Se a extinção das antigas salas de cinema de Campo Grande traz saudade para alguns, para outros pode representar a promoção da capital de espectador a produtor. Aos 115 anos a capital sul-mato-grossense virou cenário, personagem, diretor e roteirista e está tendo sua história traduzida e eternizada pela sétima arte. A prova é a estimativa divulga pelo Colegiado Setorial de Audiovisual de Campo Grande, que mostra que em três anos 27 produções audiovisuais foram feitas na capital.
Os dados são recentes, de 2011 a 2013. O avanço pode ser explicado pela facilidade de acesso à tecnologia e a internet, mas também está ligado ao incentivo financeiro por parte do poder público como explica o membro do Colegiado Setorial de Audiovisual, Airton Raes. "Hoje temos muitas pessoas interessadas e os recursos públicos totais somam R$ 750 mil". Somente em 2014, o número de produções está próximo de superar a dos anos anteriores. Vinte e cinco filmes já foram lançados ou estão em fase de produção e finalização. Destes, oito produzidos de forma independente, onze com recursos estaduais e seis com recursos municipais.

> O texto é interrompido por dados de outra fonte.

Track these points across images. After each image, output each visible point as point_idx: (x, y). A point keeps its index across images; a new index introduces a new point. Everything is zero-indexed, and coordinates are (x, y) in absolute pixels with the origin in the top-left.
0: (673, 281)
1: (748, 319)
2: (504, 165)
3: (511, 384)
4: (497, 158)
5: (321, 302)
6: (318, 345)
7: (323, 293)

Airton destaca que os gêneros de filmes são os mais diversos possíveis. "Temos desde filmes mais intelectuais até filmes de terror. Além da produção de muitos documentários", destaca. Destes, muitos tiveram destaque fora do estado e até do país, como “Ela veio me ver” de Essi Rafael; “Lados Dados”, de Breno Benetti; “Red Hookers”, de Larissa Anzoategui e “O Florista”, de Filipi Silveira, que foi selecionado para o Festival de Cannes do ano passado.

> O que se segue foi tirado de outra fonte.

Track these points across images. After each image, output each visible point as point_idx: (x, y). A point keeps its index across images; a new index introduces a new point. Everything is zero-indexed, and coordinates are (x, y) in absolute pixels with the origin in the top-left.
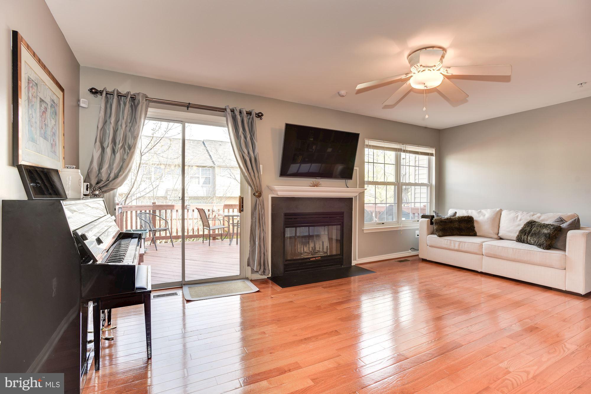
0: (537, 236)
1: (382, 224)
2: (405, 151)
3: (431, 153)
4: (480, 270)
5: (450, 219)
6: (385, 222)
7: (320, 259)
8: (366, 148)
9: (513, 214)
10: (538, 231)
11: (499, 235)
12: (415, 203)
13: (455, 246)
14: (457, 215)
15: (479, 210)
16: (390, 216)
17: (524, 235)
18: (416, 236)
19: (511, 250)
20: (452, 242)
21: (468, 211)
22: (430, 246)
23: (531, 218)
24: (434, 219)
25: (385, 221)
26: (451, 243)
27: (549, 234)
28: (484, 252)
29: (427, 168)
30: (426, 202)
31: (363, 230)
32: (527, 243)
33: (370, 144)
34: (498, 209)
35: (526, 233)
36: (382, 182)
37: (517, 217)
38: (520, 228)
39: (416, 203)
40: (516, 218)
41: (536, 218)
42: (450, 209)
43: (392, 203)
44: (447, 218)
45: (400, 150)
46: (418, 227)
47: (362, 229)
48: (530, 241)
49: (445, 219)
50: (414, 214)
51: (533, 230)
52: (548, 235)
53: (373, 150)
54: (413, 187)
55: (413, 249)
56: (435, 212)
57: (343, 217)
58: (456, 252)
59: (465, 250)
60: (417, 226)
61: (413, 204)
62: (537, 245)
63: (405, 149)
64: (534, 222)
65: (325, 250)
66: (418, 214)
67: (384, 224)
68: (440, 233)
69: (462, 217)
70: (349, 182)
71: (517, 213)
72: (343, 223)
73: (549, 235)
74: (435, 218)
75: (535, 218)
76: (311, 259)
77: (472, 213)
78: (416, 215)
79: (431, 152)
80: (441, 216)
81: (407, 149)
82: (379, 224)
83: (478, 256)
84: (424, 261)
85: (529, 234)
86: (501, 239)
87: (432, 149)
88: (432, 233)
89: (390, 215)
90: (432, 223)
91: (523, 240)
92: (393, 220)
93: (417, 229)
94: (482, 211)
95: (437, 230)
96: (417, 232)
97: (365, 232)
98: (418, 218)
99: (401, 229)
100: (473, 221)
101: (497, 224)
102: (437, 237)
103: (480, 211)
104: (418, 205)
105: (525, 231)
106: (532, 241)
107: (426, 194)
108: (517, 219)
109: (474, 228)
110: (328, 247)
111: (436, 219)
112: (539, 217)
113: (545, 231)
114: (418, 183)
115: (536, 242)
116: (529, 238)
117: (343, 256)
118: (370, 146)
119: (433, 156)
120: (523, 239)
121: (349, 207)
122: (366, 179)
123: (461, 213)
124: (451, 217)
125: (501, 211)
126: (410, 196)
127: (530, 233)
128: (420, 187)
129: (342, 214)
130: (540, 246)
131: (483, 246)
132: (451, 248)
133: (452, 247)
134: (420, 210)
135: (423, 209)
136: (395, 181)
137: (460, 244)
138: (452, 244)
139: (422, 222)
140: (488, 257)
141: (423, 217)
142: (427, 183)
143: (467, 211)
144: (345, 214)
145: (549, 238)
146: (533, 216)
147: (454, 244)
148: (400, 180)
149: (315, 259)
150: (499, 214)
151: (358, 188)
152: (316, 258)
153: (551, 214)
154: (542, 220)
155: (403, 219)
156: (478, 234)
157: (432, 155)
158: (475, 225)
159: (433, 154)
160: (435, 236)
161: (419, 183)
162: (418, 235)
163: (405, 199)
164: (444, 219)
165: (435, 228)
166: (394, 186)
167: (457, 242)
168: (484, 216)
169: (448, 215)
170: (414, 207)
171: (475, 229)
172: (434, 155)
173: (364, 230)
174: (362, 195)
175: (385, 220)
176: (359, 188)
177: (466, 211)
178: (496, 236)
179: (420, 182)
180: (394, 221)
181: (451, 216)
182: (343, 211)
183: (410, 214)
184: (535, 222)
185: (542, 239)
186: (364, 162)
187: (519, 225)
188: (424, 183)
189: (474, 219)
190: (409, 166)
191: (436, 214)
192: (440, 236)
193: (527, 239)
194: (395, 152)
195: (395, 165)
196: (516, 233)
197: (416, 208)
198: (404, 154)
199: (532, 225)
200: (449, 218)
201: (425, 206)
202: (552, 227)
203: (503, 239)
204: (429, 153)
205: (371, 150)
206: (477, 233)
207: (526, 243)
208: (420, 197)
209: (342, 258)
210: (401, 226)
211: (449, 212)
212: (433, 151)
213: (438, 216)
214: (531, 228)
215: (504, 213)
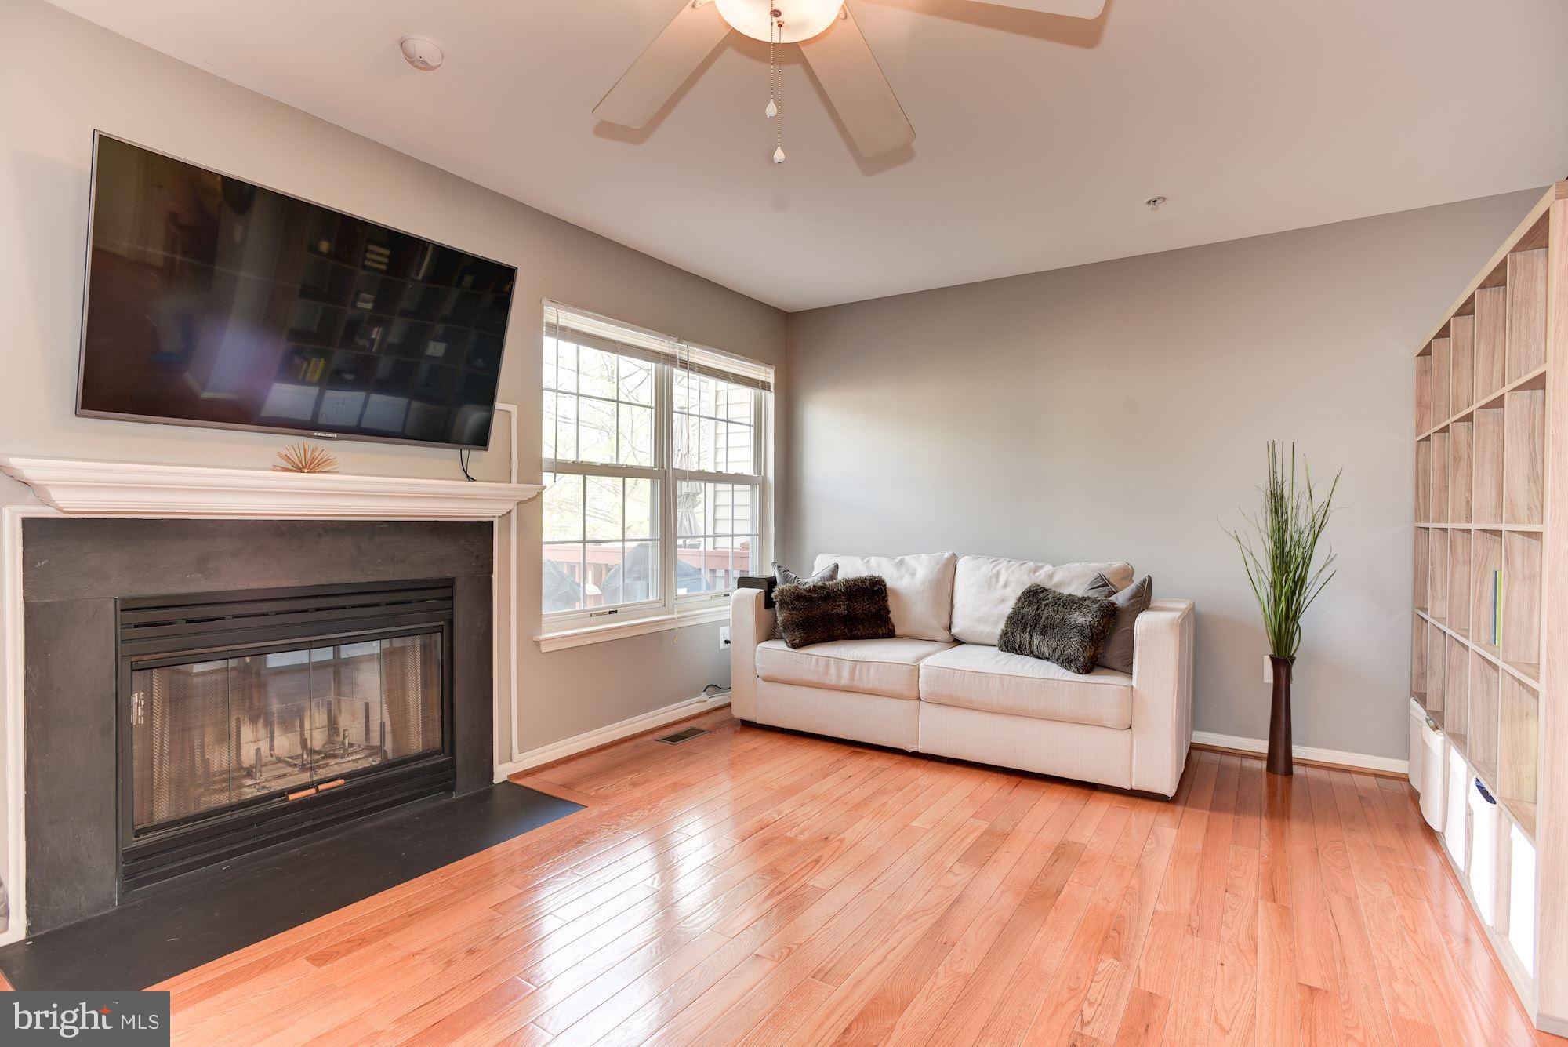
0: (1059, 634)
1: (610, 613)
2: (685, 365)
3: (764, 382)
4: (913, 746)
5: (823, 588)
6: (622, 606)
7: (342, 786)
8: (549, 334)
9: (986, 569)
10: (1057, 620)
11: (954, 631)
12: (715, 536)
13: (839, 677)
14: (841, 576)
15: (899, 558)
16: (638, 582)
17: (1023, 631)
18: (722, 645)
19: (998, 680)
20: (832, 662)
21: (867, 562)
22: (766, 680)
23: (1031, 578)
24: (777, 589)
25: (619, 602)
26: (827, 666)
27: (1091, 627)
28: (923, 689)
29: (753, 428)
30: (749, 533)
31: (538, 643)
32: (1031, 654)
33: (562, 322)
34: (947, 555)
35: (1025, 624)
36: (606, 465)
37: (997, 575)
38: (1007, 608)
39: (718, 539)
40: (994, 580)
41: (1046, 575)
42: (817, 555)
43: (646, 540)
44: (814, 586)
45: (669, 359)
46: (728, 616)
47: (535, 638)
48: (1039, 647)
49: (808, 591)
50: (713, 571)
51: (1044, 616)
52: (1087, 631)
53: (574, 346)
54: (710, 486)
55: (714, 688)
56: (779, 567)
57: (451, 598)
58: (843, 695)
59: (870, 686)
60: (721, 612)
61: (710, 541)
62: (1060, 661)
63: (685, 358)
64: (1042, 592)
65: (375, 741)
66: (727, 571)
67: (616, 612)
68: (798, 636)
69: (855, 580)
70: (477, 459)
71: (995, 565)
72: (451, 622)
73: (1091, 629)
74: (780, 586)
75: (1041, 578)
76: (292, 797)
77: (879, 566)
78: (721, 573)
79: (763, 378)
80: (797, 580)
81: (691, 359)
82: (597, 614)
83: (905, 703)
84: (748, 726)
85: (1034, 628)
86: (957, 642)
87: (767, 370)
88: (771, 635)
89: (639, 579)
90: (769, 603)
91: (1020, 646)
92: (648, 596)
93: (725, 623)
94: (907, 558)
95: (786, 626)
96: (725, 632)
97: (544, 649)
98: (727, 585)
99: (672, 627)
100: (886, 591)
101: (949, 599)
102: (786, 648)
103: (902, 561)
104: (724, 544)
105: (1022, 618)
106: (1046, 649)
107: (748, 509)
108: (997, 582)
109: (888, 612)
110: (388, 728)
111: (781, 592)
112: (1051, 576)
113: (1080, 618)
114: (724, 472)
115: (1058, 652)
116: (1036, 640)
117: (452, 752)
118: (564, 329)
119: (769, 390)
120: (1020, 642)
121: (477, 557)
122: (547, 453)
123: (852, 569)
124: (827, 583)
125: (954, 559)
126: (700, 517)
127: (1036, 624)
128: (731, 486)
129: (450, 587)
130: (1067, 662)
131: (921, 673)
132: (828, 682)
133: (832, 679)
134: (730, 559)
135: (740, 557)
136: (653, 465)
137: (854, 668)
138: (833, 671)
139: (739, 601)
140: (932, 705)
141: (744, 582)
142: (752, 474)
143: (865, 560)
144: (458, 586)
145: (1091, 639)
146: (1035, 571)
147: (839, 670)
148: (670, 459)
149: (312, 791)
150: (950, 568)
151: (514, 484)
152: (321, 787)
153: (1076, 567)
154: (1059, 584)
155: (682, 591)
156: (898, 631)
157: (765, 386)
158: (891, 603)
159: (769, 384)
160: (780, 646)
161: (729, 472)
162: (727, 642)
163: (686, 523)
164: (806, 590)
165: (780, 619)
166: (649, 480)
167: (847, 663)
168: (914, 574)
169: (814, 573)
170: (714, 548)
171: (890, 615)
172: (772, 388)
173: (542, 643)
174: (531, 507)
175: (621, 598)
176: (518, 483)
177: (862, 560)
178: (945, 636)
179: (731, 471)
180: (651, 599)
181: (824, 579)
182: (449, 575)
183: (703, 571)
184: (1044, 590)
185: (1074, 644)
186: (538, 388)
187: (1003, 600)
188: (744, 474)
189: (889, 584)
190: (699, 416)
191: (780, 574)
192: (795, 646)
193: (1030, 642)
194: (653, 364)
195: (653, 411)
196: (996, 623)
197: (719, 552)
198: (685, 373)
199: (1039, 600)
200: (820, 584)
201: (744, 547)
202: (1095, 607)
203: (964, 643)
204: (758, 380)
205: (568, 348)
206: (896, 629)
207: (1028, 655)
208: (731, 518)
209: (452, 765)
210: (674, 616)
211: (816, 564)
212: (768, 375)
213: (786, 579)
214: (1038, 609)
215: (962, 564)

Curta-metragem 'Ela Veio Me Ver' de Essi Rafael Leal (Foto: divulgação)
Neste cenário está Marinete Pinheiro, que podemos dizer ser o reflexo da evolução da produção audiovisual na cidade. Profundamente ligada ao lado espectador dos campo-grandenses, já que pesquisou exatamente sobre as salas de cinema da Capital, estudo que resultou no livro 'Salas de Sonhos', produzido juntamente com Neide Fisher, Marinete teve a oportunidade de frequentar a Escula Internacional de Cine y Television, em Cuba, e passou de pesquisadora a cineasta.

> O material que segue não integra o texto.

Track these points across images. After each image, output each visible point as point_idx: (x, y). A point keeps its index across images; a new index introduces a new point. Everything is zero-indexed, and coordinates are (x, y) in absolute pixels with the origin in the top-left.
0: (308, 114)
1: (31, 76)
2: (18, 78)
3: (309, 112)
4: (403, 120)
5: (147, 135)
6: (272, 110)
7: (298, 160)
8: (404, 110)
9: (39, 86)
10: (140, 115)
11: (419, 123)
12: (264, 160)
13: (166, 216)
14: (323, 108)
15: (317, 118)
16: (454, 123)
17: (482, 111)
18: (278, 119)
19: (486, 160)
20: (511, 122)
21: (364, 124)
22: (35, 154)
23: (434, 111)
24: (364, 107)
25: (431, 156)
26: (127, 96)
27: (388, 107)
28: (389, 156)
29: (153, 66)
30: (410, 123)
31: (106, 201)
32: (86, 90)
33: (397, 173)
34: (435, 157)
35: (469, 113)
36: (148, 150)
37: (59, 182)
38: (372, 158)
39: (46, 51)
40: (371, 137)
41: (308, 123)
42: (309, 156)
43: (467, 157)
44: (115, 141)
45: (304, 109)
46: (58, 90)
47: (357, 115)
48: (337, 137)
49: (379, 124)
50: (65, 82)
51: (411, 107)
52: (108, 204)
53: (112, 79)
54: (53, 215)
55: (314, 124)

Como boa campo-grandense, ela não se furtou em voltar para a terrinha para alavancar as produções locais. Atualmente, a cineasta está dirigindo e produzindo três filmes. São eles, o curtametragem de ficção 'Cinza', o documentário 'A Dama do Raqueado', e a animação 'O Mito Amarelo'. O segundo conta da história da compositora e cantora sertaneja Delinha e tem previsão de lançamento para outubro.
A ambição da cineasta é tanta que vai além dos limites permitidos pela capital. Marinete afirma que apesar da vontade, Campo Grande ainda carece de recursos para produções mais elaboradas e de qualidade. "A profissionalização é um grande desafio para gente, já que não existem cursos aqui. Mas acredito que houve muitos avanços nos últimos dez anos", afirma. A cineasta destaca a atuação do professor Doutor, Hélio Godoy, que tenta viabilizar a criação de um curso de Audiovisual, na Universidade Federal de Mato Grosso do Sul (UFMS).
Os pioneiros - Mas apesar do novo fôlego, há quem já tentava fazer filme em terras de bois. De acordo com o livro 'Sala de Sonhos', de Marinete Pinheiro, o primeiro longa-metragem produzido na Capital, que se tem registro, é a produção 'Paralelos Trágicos', de 1965. "É considerado o primeiro filme, mas não existe documento, nem certificação", explica.
Além disto, a cineasta recorda os colegas que sempre produziram mesmo quando ainda não havia incentivos públicos regionais para o setor, como Candido Alberto da Fonseca, Alexandre Couto, Reynaldo Paes de Barros e Joel Pizzini.